───── Data extracts ─────

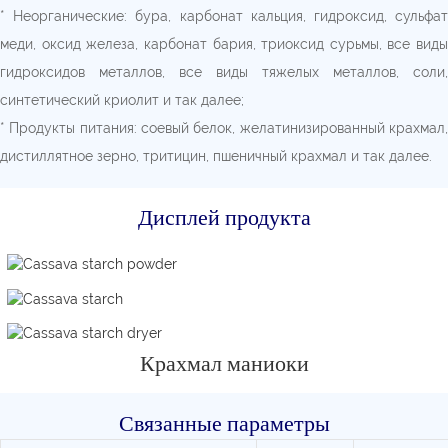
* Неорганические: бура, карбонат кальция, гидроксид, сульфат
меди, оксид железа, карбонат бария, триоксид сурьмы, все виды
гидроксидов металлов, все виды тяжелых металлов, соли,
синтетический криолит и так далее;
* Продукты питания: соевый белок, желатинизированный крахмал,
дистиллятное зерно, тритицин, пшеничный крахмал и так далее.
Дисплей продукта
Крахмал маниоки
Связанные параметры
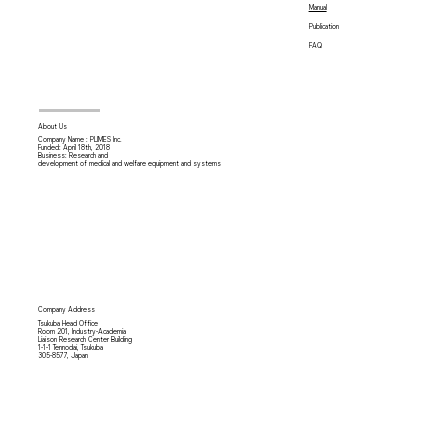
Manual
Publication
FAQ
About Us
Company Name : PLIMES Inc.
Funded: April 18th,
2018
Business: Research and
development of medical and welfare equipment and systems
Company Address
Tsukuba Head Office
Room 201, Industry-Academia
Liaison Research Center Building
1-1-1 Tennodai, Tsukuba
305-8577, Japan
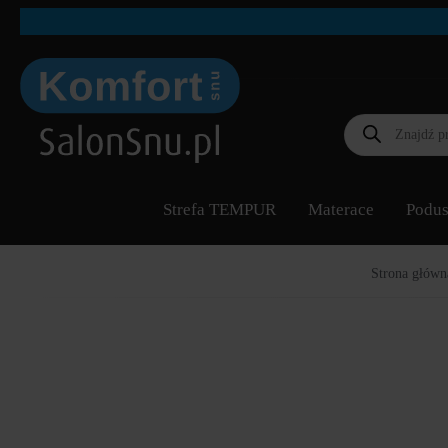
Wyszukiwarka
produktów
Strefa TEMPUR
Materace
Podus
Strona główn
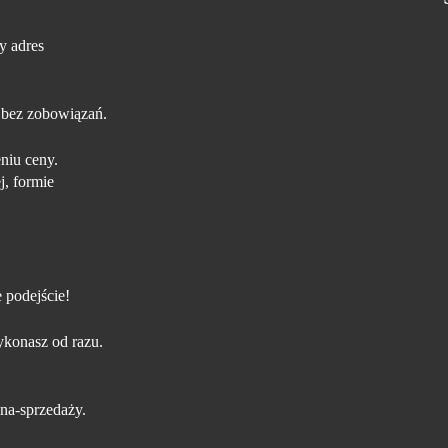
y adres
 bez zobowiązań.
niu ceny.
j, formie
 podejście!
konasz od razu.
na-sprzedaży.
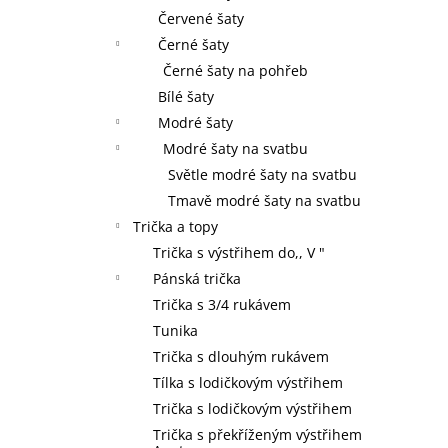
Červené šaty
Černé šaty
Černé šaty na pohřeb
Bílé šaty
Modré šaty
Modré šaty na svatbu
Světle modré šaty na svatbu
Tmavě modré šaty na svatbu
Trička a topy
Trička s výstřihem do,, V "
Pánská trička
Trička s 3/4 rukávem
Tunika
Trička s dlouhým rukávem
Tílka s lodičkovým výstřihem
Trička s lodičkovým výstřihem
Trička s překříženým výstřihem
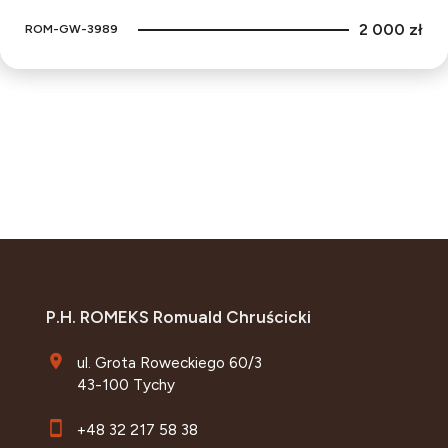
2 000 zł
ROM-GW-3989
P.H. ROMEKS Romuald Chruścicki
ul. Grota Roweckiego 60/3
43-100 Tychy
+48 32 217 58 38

─────

Reproduce every entry word for word, but omit the pictures.

§ **Written response**:
* Неорганические: бура, карбонат кальция, гидроксид, сульфат
меди, оксид железа, карбонат бария, триоксид сурьмы, все виды
гидроксидов металлов, все виды тяжелых металлов, соли,
синтетический криолит и так далее;
* Продукты питания: соевый белок, желатинизированный крахмал,
дистиллятное зерно, тритицин, пшеничный крахмал и так далее.
Дисплей продукта
Крахмал маниоки
Связанные параметры
Manual
Publication
FAQ
About Us
Company Name : PLIMES Inc.
Funded: April 18th,
2018
Business: Research and
development of medical and welfare equipment and systems
Company Address
Tsukuba Head Office
Room 201, Industry-Academia
Liaison Research Center Building
1-1-1 Tennodai, Tsukuba
305-8577, Japan
Wyszukiwarka
produktów
Strefa TEMPUR
Materace
Podus
Strona główn
y adres
 bez zobowiązań.
niu ceny.
j, formie
 podejście!
konasz od razu.
na-sprzedaży.
Červené šaty
Černé šaty
Černé šaty na pohřeb
Bílé šaty
Modré šaty
Modré šaty na svatbu
Světle modré šaty na svatbu
Tmavě modré šaty na svatbu
Trička a topy
Trička s výstřihem do,, V "
Pánská trička
Trička s 3/4 rukávem
Tunika
Trička s dlouhým rukávem
Tílka s lodičkovým výstřihem
Trička s lodičkovým výstřihem
Trička s překříženým výstřihem
2 000 zł
ROM-GW-3989
P.H. ROMEKS Romuald Chruścicki
ul. Grota Roweckiego 60/3
43-100 Tychy
+48 32 217 58 38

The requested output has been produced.